1단계 - 제안된 접근 방식: 훈련 중간 및 훈련 후 단계에서 보다 고품질의 pt-PT 데이터를 사용하여 pt-PT를 우선시하는 완전 개방형 LLM인 AMALIA를 소개합니다.
2단계 — 평가 설정 또는 비교 기준: 기계 번역된 벤치마크를 사용하면 변형의 언어적, 문화적 뉘앙스가 누락될 가능성이 높습니다.
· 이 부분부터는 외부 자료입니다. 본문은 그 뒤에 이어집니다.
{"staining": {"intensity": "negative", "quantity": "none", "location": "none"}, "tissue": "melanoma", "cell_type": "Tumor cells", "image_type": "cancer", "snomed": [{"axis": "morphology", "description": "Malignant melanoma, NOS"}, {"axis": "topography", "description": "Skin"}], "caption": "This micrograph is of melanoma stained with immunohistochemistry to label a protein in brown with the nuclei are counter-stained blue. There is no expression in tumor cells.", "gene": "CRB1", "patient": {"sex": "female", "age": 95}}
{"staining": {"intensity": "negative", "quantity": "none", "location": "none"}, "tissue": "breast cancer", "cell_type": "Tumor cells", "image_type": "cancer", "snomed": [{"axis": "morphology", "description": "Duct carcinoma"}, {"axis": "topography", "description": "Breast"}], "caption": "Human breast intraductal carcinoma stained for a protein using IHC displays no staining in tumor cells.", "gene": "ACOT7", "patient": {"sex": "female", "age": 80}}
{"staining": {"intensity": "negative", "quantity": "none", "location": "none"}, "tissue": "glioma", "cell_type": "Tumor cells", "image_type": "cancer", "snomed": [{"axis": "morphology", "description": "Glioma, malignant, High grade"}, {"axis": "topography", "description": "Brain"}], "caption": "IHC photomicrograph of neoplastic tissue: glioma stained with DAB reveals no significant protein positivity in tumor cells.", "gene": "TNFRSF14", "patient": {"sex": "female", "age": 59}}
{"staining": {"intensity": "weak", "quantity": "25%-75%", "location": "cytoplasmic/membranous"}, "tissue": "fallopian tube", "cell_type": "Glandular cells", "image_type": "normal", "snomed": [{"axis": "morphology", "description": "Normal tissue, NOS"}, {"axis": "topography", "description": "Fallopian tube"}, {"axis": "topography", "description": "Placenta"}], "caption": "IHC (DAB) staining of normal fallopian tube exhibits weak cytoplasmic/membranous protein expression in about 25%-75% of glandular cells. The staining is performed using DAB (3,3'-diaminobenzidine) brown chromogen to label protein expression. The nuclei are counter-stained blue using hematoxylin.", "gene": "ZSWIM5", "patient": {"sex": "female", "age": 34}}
3단계 — 보고된 주요 증거: pt-PT를 보다 충실하게 평가하기 위해 번역된 표준 작업과 pt-PT 생성, 언어 역량 및 pt-PT/pt-BR 편견을 대상으로 하는 4개의 새로운 데이터 세트가 포함된 pt-PT 벤치마크 제품군을 출시합니다.

실험 설정/결과

pt-PT를 보다 충실하게 평가하기 위해 우리는 번역된 표준 작업과 pt-PT 생성, 언어 역량 및 pt-PT/pt-BR 편견을 대상으로 하는 4개의 새로운 데이터 세트가 포함된 pt-PT 벤치마크 제품군을 출시합니다.
기계 번역된 벤치마크에서는 변종의 언어적, 문화적 뉘앙스가 누락될 가능성이 높습니다.